The goal of this review is to describe the biological and clinical implications associated with the analysis of the immunoglobulin (also known as B-cell receptor) expressed on the surface of the tumor cells of chronic lymphocytic leukemia (CLL). Analysis of the surface immunoglobulin structure, levels, and signaling characteristics has regularly improved our understanding of this leukemia for the last +20 years since the identification of two subsets with unmutated tumor immunoglobulin (U-CLL) and bad prognosis or mutated immunoglobulins (M-CLL) and good prognosis. In this review, the authors summarize how analysis of the tumor immunoglobulin informs origin, maintenance, progression, current therapy choice, and prognosis of CLL while providing clues for future investigations.
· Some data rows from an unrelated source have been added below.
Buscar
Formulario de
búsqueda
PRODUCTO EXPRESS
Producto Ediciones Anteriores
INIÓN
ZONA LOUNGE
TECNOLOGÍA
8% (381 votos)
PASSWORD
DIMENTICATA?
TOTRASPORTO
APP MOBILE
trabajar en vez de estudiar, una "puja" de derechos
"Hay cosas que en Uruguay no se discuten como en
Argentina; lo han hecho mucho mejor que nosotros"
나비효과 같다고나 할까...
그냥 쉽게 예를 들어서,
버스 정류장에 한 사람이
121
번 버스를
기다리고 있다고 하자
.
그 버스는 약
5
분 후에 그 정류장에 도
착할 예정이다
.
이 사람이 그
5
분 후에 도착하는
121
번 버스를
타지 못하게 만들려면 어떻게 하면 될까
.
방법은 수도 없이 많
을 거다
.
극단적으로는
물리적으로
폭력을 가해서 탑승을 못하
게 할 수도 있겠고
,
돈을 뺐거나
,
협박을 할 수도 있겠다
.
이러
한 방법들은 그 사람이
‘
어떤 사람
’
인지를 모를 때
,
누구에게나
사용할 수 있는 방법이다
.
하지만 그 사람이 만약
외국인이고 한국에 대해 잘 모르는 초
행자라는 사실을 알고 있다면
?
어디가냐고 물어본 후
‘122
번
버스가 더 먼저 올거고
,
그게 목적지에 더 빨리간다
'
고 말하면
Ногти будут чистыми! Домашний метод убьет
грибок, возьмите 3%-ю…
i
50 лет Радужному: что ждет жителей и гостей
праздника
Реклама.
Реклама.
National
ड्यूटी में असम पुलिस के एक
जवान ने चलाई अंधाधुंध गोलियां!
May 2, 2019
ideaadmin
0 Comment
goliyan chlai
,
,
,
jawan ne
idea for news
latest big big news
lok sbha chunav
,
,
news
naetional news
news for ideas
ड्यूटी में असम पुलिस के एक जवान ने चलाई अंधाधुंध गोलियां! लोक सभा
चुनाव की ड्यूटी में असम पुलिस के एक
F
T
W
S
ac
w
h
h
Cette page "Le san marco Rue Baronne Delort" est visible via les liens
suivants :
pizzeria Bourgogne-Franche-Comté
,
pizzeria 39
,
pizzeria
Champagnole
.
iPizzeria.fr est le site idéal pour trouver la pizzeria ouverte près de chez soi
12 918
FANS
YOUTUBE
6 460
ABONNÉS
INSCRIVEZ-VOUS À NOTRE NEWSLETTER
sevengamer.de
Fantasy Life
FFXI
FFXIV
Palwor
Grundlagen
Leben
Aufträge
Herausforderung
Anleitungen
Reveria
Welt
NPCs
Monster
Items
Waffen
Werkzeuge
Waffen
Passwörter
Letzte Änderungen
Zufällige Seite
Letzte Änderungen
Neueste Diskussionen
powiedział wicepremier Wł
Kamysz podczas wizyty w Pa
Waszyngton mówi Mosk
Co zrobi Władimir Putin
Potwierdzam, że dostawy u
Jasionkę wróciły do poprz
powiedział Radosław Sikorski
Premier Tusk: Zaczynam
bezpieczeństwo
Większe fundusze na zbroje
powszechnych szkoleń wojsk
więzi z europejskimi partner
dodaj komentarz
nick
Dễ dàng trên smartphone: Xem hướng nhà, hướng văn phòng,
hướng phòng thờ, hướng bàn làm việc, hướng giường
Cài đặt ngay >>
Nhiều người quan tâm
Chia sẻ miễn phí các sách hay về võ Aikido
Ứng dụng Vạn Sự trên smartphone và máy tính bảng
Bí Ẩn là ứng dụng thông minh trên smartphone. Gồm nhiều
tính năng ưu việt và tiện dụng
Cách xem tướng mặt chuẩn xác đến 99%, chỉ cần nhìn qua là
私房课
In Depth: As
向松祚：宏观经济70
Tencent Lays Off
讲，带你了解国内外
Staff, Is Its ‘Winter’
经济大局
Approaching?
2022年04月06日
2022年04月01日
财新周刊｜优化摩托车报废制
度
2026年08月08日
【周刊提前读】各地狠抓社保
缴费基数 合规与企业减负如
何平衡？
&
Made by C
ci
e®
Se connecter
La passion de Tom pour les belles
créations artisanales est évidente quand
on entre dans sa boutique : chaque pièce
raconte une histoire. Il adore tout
The B-cell receptor (BCR) is essential to the behavior of the majority of normal and neoplastic mature B cells. The identification in 1999 of the two major CLL subsets expressing unmutated immunoglobulin (Ig) variable region genes (U-IGHV, U-CLL) of pre-germinal center origin and poor prognosis, and mutated IGHV (M-CLL) of post-germinal center origin and good prognosis, ignited intensive investigations on structure and function of the tumor BCR. These investigations have provided fundamental insight into CLL biology and eventually the mechanistic rationale for the development of successful therapies targeting BCR signaling. U-CLL and M-CLL are characterized by variable low surface IgM (sIgM) expression and signaling capacity. Variability of sIgM can in part be explained by chronic engagement with (auto)antigen at tissue sites. However, other environmental elements, genetic changes, and epigenetic signatures also contribute to the sIgM variability. The variable levels have consequences on the behavior of CLL, which is in a state of anergy with an indolent clinical course when sIgM expression is low, or pushed towards proliferation and a more aggressive clinical course when sIgM expression is high. Efficacy of therapies that target BTK may also be affected by the variable sIgM levels and signaling and, in part, explain the development of resistance.